You can find more example usages in SAIGE Documentation page.

Step 2. Performing single-variant association tests
Quantitative trait example
docker run -v /data/home/gcda_XXX/GCDA/2_GWAS:/data/home/gcda_XXX/GCDA/2_GWAS \
        wzhou88/saige:1.4.4 step2_SPAtests.R \
        --vcfFile=/data/home/gcda_XXX/GCDA/2_GWAS/genotype/genotype_100markers.vcf.gz \
        --vcfFileIndex=/data/home/gcda_XXX/GCDA/2_GWAS/genotype/genotype_100markers.vcf.gz.csi \
        --vcfField=GT \
        --chrom=1 \
        --minMAF=0 \
        --minMAC=10 \
        --GMMATmodelFile=/data/home/gcda_XXX/GCDA/2_GWAS/example_quantitative.rda \
        --varianceRatioFile=/data/home/gcda_XXX/GCDA/2_GWAS/example_quantitative.varianceRatio.txt \
        --SAIGEOutputFile=/data/home/gcda_XXX/GCDA/2_GWAS/step2_quant.txt

4. Drawing plots

Using qqman package in R, we can draw manhattan plot and Q-Q plot with the GWAS result (summary statistics). (Documentation)

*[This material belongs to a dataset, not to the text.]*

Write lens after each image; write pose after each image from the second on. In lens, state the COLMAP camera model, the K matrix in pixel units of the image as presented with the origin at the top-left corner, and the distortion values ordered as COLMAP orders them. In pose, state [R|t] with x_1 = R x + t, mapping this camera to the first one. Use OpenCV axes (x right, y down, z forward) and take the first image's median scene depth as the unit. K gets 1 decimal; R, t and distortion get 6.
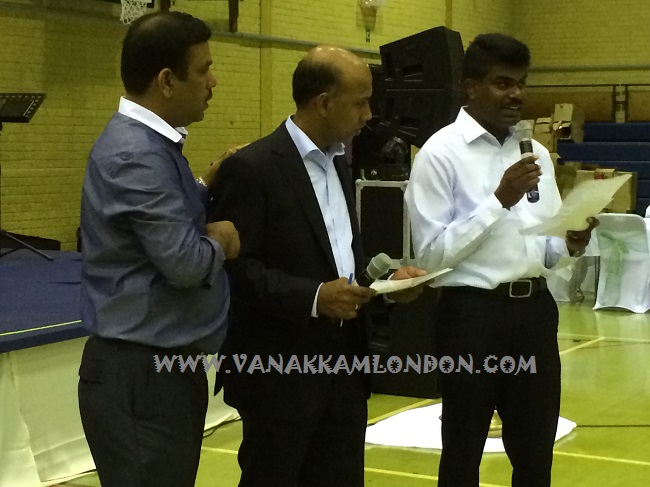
lens RADIAL K [[1440.7, 0, 325.5], [0, 1440.7, 243.5], [0, 0, 1]] dist [0.072226, 0.000000]
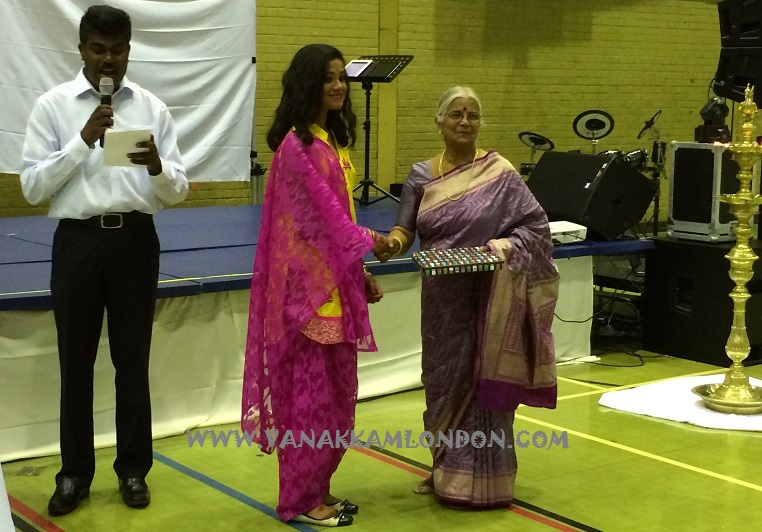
lens RADIAL K [[1316.6, 0, 360.7], [0, 1316.6, 270.4], [0, 0, 1]] dist [0.079593, 0.000000]
pose [[0.918282, 0.058392, -0.391597, 0.116851], [-0.034815, 0.997142, 0.067044, -0.005703], [0.394393, -0.047932, 0.917691, 0.049166]]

You can copy files to your local machine (from the server) using scp command.

scp 'gcda_XXX@147.47.200.131:SOURCE_PATH' DESTINATION_PATH

# Example
scp 'gcda_XXX@147.47.200.131:~/GCDA/usr/YOUR_DIRECTORY/*.png' .

And RStudio server is also available on the Lee Lab cluster: http://147.47.200.131:8786/

# Draw manhattan and Q-Q plot (RStudio server)
library(qqman)

gwas <- read.table("~/GCDA/2_GWAS/step2_quant.txt", header=T)

manhattan(gwas, main='Manhattan Plot', chr = "CHR", bp = "POS", snp = "MarkerID", p = "p.value")

qq(gwas$p.value, main='QQ plot')

Or you can use LocusZoom or PheWeb to visualize your GWAS results and host them on the web server.